Dr. Can Öztaş is a retired Turkish diplomat and jurist who has spent his life moving between the corridors of diplomacy and the classrooms of academia.
Almost thirty years in diplomacy taught him that patience can be a profession, precision a form of self-defence, and that policy often appears only after the stories told in its name have already taken hold. His work carried him through the usual suspects of the international circuit, New York, Geneva, Strasbourg, but the work that shaped him most unfolded in places where diplomacy meets daily reality: Lefkoşa, Sana’a, Cotonou, and Apia, among others.
He holds an LL.M. in Public International Law from King’s College London and a Ph.D. in Law from Birkbeck College, University of London. A year at Sciences Po, École de Droit, as a visiting researcher, allowed him to move between international-law seminars and the work of the Clinique Juridique. Dr.

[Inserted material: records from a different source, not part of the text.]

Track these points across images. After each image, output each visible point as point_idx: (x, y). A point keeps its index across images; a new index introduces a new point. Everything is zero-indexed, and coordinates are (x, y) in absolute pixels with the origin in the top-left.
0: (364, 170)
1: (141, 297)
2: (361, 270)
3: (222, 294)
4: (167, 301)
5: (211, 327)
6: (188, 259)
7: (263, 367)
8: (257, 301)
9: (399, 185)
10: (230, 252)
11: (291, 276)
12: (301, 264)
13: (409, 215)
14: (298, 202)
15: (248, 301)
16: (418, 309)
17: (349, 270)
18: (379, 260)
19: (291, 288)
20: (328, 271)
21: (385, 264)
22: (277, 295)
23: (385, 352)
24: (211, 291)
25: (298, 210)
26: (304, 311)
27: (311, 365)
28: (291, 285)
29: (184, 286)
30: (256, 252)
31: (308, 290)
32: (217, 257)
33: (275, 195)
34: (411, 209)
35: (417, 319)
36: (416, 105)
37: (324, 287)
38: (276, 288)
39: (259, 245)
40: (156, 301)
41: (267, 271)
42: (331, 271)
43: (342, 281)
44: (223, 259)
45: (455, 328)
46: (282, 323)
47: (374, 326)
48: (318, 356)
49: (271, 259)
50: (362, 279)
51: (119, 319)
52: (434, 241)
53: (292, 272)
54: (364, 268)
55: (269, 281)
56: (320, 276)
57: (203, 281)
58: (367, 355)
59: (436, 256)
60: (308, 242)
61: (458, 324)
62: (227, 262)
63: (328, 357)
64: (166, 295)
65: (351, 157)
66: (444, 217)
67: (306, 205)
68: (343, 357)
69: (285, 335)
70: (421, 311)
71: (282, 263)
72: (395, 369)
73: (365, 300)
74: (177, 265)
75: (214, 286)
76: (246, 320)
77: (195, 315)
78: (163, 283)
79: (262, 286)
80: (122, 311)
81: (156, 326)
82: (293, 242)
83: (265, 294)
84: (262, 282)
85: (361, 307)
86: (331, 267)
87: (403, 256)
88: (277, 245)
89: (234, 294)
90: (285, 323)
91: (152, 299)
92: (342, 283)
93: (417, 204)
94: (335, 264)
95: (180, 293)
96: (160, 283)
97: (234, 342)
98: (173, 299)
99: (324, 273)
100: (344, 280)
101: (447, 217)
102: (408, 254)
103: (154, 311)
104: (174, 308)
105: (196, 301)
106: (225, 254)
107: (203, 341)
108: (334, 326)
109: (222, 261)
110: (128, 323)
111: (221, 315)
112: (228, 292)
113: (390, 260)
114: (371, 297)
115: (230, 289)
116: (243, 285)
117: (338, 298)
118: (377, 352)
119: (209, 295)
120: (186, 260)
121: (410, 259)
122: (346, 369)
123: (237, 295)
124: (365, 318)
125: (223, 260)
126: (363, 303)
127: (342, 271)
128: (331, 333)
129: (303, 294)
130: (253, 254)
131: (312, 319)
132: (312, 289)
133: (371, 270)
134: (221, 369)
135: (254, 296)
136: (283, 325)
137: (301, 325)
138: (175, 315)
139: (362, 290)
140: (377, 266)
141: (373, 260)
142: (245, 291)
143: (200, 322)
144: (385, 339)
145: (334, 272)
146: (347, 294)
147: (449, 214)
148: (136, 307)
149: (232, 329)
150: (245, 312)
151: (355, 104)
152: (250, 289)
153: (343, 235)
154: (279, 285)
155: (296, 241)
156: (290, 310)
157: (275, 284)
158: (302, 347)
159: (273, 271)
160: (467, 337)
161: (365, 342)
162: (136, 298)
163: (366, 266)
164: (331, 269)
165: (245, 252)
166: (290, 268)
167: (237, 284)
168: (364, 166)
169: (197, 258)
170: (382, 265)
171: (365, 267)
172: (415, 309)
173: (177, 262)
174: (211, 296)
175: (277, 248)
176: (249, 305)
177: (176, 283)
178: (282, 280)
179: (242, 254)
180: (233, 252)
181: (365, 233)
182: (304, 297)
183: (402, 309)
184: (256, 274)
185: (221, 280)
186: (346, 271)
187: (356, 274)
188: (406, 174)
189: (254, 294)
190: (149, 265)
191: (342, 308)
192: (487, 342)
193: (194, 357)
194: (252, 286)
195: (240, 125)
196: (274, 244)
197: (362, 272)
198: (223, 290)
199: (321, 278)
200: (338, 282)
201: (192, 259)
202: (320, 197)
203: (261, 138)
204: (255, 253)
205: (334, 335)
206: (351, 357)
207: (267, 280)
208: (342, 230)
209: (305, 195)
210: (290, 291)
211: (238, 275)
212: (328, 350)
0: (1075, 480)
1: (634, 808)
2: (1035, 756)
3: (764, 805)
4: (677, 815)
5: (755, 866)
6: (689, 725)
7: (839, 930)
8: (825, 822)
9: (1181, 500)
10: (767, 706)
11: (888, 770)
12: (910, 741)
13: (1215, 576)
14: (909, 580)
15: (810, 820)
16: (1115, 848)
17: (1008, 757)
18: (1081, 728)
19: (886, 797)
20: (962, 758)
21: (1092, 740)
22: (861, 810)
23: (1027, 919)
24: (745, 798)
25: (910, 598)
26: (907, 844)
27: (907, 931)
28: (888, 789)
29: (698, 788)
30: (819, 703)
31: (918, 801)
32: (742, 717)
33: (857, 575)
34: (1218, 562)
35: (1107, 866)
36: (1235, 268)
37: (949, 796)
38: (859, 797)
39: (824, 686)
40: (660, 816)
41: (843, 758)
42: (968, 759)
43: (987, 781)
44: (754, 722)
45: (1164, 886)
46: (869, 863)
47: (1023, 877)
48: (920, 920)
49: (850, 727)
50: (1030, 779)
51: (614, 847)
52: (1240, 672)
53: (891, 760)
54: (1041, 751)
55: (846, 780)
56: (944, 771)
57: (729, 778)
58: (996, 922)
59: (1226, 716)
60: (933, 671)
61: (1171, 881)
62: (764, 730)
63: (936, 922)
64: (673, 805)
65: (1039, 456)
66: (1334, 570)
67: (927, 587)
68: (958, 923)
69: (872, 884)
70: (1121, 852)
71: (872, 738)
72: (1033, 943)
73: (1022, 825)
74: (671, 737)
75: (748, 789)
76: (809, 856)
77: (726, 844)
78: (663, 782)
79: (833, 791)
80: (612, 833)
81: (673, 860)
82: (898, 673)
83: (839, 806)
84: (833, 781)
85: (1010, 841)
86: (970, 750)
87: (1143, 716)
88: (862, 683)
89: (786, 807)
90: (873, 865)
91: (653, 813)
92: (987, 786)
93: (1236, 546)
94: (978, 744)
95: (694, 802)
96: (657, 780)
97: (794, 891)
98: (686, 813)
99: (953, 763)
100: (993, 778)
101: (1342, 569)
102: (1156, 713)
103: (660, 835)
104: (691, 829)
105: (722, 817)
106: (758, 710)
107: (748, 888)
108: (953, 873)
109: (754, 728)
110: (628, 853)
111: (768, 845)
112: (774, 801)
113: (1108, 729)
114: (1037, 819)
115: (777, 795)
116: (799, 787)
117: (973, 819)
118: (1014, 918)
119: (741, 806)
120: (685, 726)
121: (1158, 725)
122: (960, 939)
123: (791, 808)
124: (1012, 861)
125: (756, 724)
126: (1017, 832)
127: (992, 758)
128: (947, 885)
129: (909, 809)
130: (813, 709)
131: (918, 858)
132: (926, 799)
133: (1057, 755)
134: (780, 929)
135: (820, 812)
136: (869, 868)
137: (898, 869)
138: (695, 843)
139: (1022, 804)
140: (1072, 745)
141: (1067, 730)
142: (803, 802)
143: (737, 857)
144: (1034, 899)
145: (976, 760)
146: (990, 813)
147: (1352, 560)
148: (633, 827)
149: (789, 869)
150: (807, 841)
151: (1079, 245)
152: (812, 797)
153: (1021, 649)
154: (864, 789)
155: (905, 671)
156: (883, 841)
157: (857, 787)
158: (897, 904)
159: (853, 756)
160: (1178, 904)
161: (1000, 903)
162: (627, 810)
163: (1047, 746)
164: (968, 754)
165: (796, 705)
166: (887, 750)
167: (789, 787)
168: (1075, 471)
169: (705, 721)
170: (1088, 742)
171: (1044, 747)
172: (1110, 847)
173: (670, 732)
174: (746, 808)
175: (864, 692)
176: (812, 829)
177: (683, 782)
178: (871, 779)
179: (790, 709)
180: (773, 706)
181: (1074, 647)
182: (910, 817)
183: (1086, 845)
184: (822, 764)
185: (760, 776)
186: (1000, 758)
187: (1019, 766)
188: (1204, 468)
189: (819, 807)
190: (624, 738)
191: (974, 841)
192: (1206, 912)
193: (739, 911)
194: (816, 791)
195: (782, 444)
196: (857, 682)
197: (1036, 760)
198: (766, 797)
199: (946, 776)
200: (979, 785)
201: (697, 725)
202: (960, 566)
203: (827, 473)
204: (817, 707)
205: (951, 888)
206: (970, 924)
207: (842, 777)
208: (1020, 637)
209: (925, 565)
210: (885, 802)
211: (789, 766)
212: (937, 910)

Öztaş is a Distinguished Humphrey Fellowship Alumnus and a member of the Institute for Global Law and Policy (IGLP) network at Harvard Law School. From 2012 until his retirement from the Turkish Ministry of Foreign Affairs, he also taught as a visiting lecturer at the Faculty of Law of Ankara University, guiding students through the shifting triangles of law, politics, and theory.
His interests drift across Turkish foreign policy, international law, and what he has come to think of as the quiet aesthetics of resistance, an attentiveness to what the main narrative leaves unsaid. His writing has appeared in Utrecht Law Review and Global Jurist. He also keeps a reflective guest column at Turkey in Depth and contributes occasionally to the Critical Legal Thinking website.